The Sudbury Basin has been a hotbed for mining and mine service innovation for decades. To maintain that, the mining companies are going to have to look at other mine designs, Morrison said. He used the example of block cave mines, where they mine out low-grade copper ore, but average up to 100,000 tonnes a day per mine.

It sounds like an impossible goal, and Morrison admitted not all mines will produce that much, but they have to adopt a different approach to remain profitable.

When it comes to backfill, mining companies should be looking at methods like paste fill, a method that was pioneered in Sudbury and needs to be re-adopted on a larger scale, he said. It's twice as fast as other backfill methods and increases production values by 10 to 20 per cent, leading to lower cut-off grades, which will mean more ore and more mines.

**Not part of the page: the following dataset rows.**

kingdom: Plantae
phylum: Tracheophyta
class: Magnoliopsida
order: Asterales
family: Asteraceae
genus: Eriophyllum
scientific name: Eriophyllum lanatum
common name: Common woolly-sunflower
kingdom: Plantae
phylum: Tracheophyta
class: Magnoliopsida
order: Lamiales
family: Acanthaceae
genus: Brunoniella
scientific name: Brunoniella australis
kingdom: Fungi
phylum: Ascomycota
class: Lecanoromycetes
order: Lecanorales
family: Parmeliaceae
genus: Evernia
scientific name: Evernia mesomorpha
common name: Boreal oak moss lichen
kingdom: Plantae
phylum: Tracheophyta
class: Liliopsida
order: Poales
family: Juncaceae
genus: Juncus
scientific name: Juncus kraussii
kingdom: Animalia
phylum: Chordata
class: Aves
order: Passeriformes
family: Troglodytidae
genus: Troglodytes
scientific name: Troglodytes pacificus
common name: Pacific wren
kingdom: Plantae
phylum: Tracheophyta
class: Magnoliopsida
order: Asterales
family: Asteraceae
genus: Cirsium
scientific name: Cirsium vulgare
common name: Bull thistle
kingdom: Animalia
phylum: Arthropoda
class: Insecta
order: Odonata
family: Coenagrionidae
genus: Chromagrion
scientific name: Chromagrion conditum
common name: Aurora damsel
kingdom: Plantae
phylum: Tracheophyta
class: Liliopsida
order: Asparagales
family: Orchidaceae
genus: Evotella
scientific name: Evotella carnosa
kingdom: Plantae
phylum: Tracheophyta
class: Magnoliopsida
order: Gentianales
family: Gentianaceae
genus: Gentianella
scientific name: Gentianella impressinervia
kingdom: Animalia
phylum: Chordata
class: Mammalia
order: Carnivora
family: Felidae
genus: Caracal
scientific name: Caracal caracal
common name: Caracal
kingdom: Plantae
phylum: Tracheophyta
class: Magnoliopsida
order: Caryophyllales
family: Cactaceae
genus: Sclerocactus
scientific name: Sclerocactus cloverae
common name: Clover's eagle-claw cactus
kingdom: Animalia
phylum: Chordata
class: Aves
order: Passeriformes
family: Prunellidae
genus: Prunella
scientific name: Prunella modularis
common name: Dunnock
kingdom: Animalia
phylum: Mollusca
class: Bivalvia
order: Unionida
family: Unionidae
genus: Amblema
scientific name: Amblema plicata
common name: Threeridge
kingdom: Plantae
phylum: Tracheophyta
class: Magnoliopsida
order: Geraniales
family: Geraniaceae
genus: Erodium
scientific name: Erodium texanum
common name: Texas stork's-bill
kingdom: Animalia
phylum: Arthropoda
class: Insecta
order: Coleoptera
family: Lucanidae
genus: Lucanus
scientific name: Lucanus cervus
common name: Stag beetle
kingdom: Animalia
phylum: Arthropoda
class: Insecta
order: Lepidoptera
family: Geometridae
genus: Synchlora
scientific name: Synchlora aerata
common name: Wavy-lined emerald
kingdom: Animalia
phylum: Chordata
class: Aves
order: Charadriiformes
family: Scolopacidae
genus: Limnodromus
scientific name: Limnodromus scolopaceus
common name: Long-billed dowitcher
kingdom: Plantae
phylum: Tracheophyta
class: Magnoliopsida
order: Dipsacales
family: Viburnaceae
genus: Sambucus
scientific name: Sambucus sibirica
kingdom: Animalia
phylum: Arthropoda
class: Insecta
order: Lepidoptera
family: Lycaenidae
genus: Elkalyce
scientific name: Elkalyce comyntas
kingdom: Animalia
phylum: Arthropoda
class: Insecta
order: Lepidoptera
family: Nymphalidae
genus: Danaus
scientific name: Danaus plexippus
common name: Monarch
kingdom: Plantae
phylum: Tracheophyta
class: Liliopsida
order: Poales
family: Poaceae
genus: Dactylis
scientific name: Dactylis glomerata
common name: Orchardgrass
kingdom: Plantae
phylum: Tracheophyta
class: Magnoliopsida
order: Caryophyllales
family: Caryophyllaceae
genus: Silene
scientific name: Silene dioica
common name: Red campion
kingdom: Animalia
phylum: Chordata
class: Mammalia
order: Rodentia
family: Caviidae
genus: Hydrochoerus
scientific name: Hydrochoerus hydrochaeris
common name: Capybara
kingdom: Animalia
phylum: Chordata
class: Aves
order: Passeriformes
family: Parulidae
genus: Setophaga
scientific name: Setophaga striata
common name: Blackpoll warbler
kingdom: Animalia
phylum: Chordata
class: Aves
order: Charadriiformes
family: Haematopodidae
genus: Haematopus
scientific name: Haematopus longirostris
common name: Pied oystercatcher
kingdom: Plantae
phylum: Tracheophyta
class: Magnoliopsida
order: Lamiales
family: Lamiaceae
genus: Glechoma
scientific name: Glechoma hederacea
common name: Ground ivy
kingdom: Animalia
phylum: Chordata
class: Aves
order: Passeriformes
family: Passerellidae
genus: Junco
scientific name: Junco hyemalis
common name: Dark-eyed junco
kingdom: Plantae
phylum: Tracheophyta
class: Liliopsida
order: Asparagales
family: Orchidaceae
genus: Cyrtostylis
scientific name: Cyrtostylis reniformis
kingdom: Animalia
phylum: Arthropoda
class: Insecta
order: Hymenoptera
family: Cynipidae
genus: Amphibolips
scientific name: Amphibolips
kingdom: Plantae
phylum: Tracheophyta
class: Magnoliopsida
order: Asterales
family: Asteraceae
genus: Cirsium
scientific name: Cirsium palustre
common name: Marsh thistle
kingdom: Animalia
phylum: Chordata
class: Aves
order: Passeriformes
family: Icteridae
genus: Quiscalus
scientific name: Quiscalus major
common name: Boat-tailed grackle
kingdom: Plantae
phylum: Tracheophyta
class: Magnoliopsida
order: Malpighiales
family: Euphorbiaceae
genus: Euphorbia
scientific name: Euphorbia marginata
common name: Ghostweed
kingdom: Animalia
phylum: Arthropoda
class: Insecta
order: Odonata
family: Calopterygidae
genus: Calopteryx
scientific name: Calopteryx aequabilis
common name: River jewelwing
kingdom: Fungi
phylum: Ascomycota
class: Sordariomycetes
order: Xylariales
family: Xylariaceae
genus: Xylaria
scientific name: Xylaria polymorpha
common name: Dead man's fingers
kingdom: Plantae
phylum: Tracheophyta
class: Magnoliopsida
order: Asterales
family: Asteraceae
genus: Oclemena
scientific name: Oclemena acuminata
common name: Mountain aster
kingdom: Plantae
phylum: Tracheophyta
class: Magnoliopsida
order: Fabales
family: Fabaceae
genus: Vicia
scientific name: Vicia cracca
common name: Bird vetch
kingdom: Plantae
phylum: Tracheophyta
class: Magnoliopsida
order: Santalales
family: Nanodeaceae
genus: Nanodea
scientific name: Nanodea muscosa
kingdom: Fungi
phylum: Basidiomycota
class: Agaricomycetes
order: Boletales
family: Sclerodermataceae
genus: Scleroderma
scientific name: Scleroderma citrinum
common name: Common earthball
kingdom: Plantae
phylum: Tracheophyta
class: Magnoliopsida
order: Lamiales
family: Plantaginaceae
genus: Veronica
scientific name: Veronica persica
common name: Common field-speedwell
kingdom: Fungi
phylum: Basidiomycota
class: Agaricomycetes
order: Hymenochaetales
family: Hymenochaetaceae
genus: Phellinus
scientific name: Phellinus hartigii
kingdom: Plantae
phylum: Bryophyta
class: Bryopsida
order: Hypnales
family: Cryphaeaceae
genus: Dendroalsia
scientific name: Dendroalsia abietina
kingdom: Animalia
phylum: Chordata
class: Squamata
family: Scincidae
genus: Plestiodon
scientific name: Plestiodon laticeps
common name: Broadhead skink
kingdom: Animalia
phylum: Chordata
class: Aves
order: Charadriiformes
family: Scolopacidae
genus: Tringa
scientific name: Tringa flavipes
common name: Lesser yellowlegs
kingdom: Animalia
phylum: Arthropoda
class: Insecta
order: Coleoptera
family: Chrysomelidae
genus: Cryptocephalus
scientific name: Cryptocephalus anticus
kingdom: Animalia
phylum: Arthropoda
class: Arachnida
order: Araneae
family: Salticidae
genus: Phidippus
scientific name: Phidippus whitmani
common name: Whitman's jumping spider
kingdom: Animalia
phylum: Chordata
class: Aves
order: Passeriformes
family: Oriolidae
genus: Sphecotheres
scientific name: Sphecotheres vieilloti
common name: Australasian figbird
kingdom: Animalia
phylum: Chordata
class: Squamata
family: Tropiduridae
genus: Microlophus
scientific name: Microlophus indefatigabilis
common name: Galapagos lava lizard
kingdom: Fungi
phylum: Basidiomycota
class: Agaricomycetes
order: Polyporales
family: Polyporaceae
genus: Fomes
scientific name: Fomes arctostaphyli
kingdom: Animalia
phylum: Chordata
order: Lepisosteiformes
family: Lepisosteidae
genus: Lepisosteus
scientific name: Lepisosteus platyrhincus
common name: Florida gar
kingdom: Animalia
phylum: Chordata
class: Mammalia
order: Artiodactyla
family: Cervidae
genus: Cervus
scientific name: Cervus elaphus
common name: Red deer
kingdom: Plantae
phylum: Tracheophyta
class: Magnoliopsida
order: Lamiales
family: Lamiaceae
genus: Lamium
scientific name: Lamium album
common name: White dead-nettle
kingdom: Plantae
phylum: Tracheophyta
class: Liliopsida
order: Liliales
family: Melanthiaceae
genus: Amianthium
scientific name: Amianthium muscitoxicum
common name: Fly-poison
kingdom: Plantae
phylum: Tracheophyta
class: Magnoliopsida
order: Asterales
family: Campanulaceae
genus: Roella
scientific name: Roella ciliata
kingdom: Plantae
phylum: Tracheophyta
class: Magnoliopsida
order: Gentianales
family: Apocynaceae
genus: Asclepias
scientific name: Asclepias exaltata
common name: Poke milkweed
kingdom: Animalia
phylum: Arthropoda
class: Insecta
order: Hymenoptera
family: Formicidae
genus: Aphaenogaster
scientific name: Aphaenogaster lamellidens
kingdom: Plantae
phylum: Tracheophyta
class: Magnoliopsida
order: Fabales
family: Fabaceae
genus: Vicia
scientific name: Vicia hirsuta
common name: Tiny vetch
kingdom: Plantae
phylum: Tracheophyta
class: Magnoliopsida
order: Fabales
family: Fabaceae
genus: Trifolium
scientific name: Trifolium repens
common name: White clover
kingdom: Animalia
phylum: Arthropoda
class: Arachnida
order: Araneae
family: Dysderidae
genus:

Ventilation can be streamlined, with targeted cooling and even liquid air processes, Morrison said, pointing out projects like the experimental hydraulic air compression system just outside the building.

Mines should also be adopting high-performance production methods, such as autonomous machines.

These mines would employ fewer people – up to 25 per cent of the workforce now – but with more mines, Morrison believes there will actually be more employment opportunities available, and workers will have access to better and safer equipment.

“In the future, miners will have what are effectively space suits underground – completely self-contained air, digital information, safety mechanisms, heating and cooling – meaning we won't have to heat and cool spaces, just people,” Morrison explained.

Tailings systems, he said, will have a progressive closure and zero impact on their environment.

If these methods are adopted, mines will cut down on their two greatest expenditures: energy and labour.

It will also mean more value for the company, which will lead to more exploration, more mines, and more employment across the board, up to a sixfold increase locally and globally if Sudbury focuses on becoming a global mining technology centre, Morrison said.

And that has to start sooner rather than later.

Morrison predicted that 2022 would be a critical year for the city's mining industry, as mining ramps up around the world. Even with so many individual innovations, the industry at home has to start changing its collective mindset now, he emphasized.

“We are running the risk of having someone else come in and eating our lunch,” he said. “We can change now and own our future, or wait for someone else to do it and buy theirs.”